The Satanic Verses was Sir Salman’s fourth book. It was banned in a number of countries with large Muslim populations, including Iran, after it was considered by some to contain blasphemous passages.
In 1989, Iran’s then leader Ayatollah Ruhollah Khomeini issued a fatwa, or edict, calling for Sir Salman’s death.
The country also offered a bounty of more than $3m for anyone who kills the writer.
There has been no official comment from the Iranian regime since the attack on Friday but several hardline Iranian newspapers praised the attack.
The death threats and bounty led Rushdie to go into hiding for nine years under a British government protection programme, which included a round-the-clock armed guard.
Witness to the attack Pilar Pintagro told Sky News: “We were very scared because the first place (he was stabbed) was in the neck and that’s where the blood started to splash everywhere, and then he stabbed him in the shoulders and continued stabbing several times because it was so fast.
“People from the audience actually jumped onto the stage to try to put him down and Salman was trying to walk away from this guy, but he continued stabbing several times, and he was finally pinned down.”
‘In shock’
The writer was helped by a doctor who was in the audience before emergency services arrived.
Police said the event’s moderator, Henry Reese, suffered a minor head injury after also being attacked.
Another witness, Julia Mineeva Braun, told Sky News that as Sir Salman was being introduced “all of a sudden from the left-hand side of the stage a short man, (dressed) all in black, ran out, and he approached Mr Rushdie”.
“It was very quick… we thought he was fixing his microphone, and then we saw the knife.
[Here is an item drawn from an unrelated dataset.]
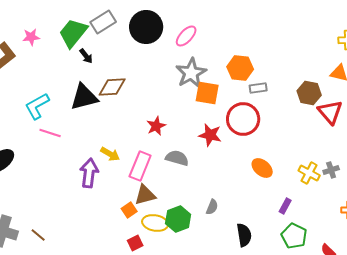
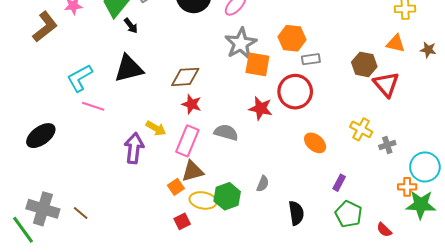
brown diamond: (112, 87) -> (185, 77), moved
red star: (156, 126) -> (192, 104), moved, turned -30
yellow cross: (309, 173) -> (361, 129), moved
He started stabbing him in the neck first… and Mr Rushdie got up and started running. We’re still in shock.”
Sir Salman’s publisher Penguin Random House said they were “deeply shocked” by the incident.
“We condemn this violent public assault, and our thoughts are with Salman and his family at this distressing time.”
White House National Security Adviser Jake Sullivan described the attack as “appalling”, adding: “We’re thankful to good citizens and first responders for helping him so swiftly.”
Prime Minister Boris Johnson said on Twitter he was “appalled that Sir Salman Rushdie has been stabbed while exercising a right we should never cease to defend”.
He added: “Right now my thoughts are with his loved ones. We are all hoping he is okay.”
Sir Salman lives in New York City and became a US citizen in 2016. His lecture was expected to discuss America’s role as an asylum for writers and other artists in exile, and as a home for freedom of creative expression.